- [Data to examine]:
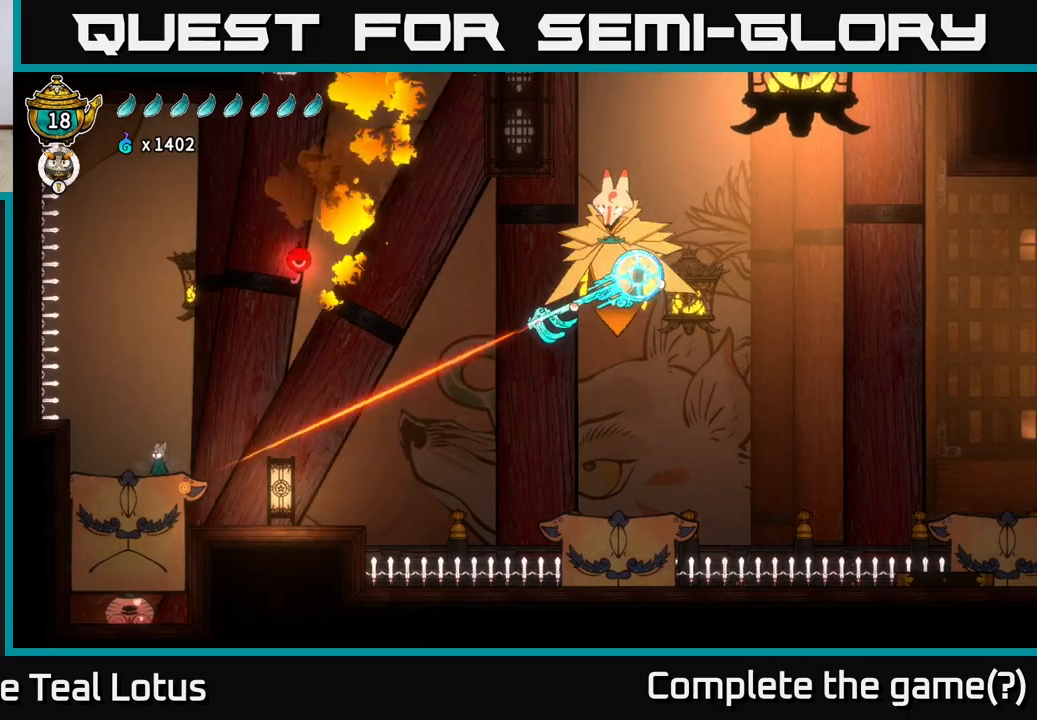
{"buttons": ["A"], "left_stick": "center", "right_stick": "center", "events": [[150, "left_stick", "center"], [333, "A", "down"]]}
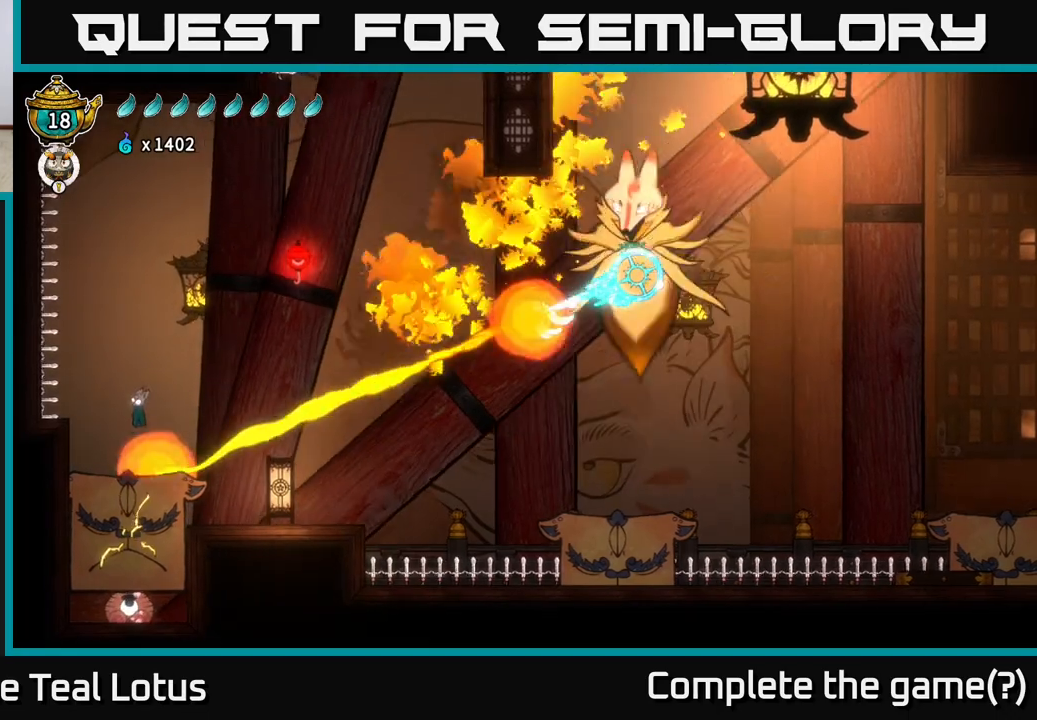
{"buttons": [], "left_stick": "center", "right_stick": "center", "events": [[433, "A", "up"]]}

==

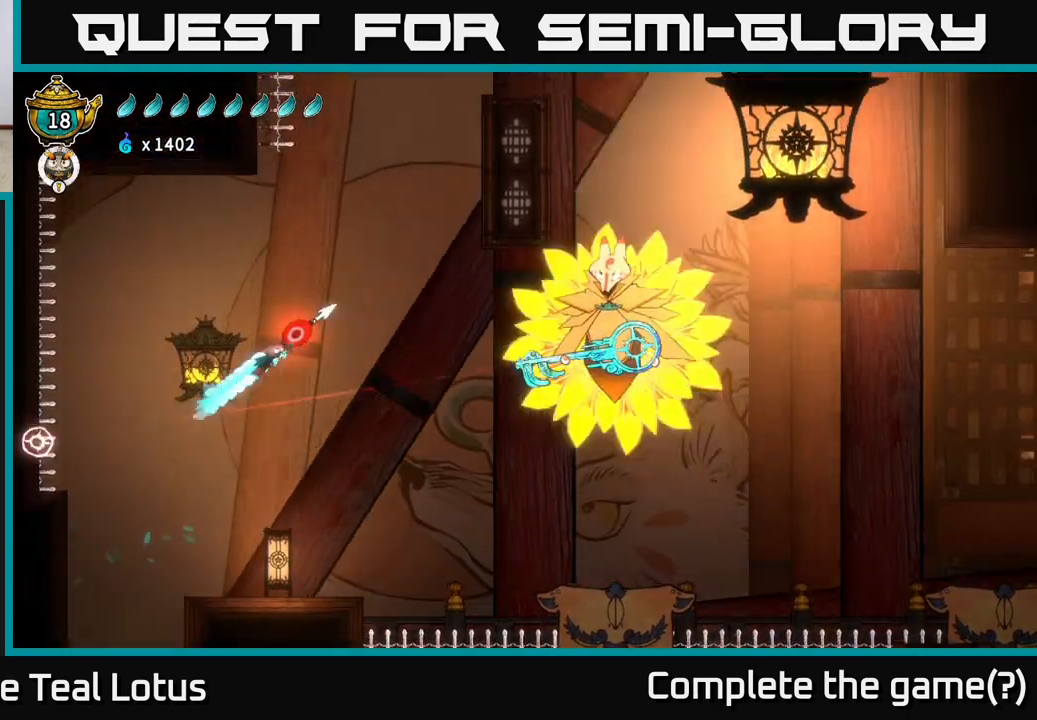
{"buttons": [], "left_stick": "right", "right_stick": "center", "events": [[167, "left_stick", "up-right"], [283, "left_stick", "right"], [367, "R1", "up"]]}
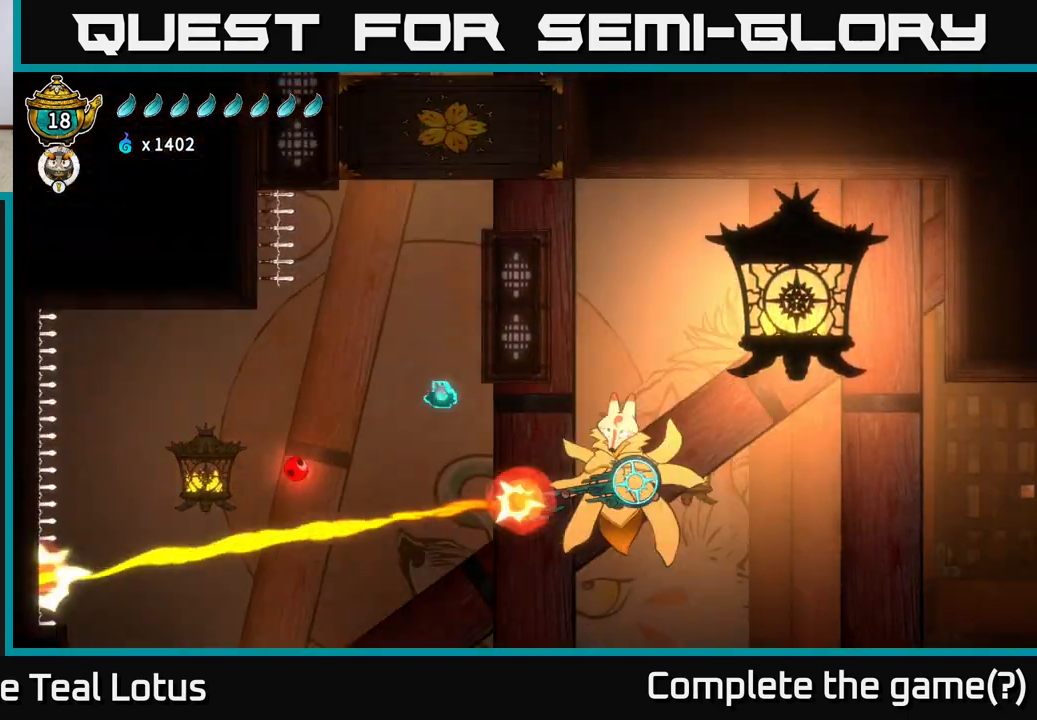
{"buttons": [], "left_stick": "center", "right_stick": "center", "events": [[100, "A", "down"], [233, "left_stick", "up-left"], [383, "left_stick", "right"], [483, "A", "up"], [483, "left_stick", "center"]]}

- [Work order]: A bare number is expected: how many lines above contain the word "down"?

- [Answer below]: 2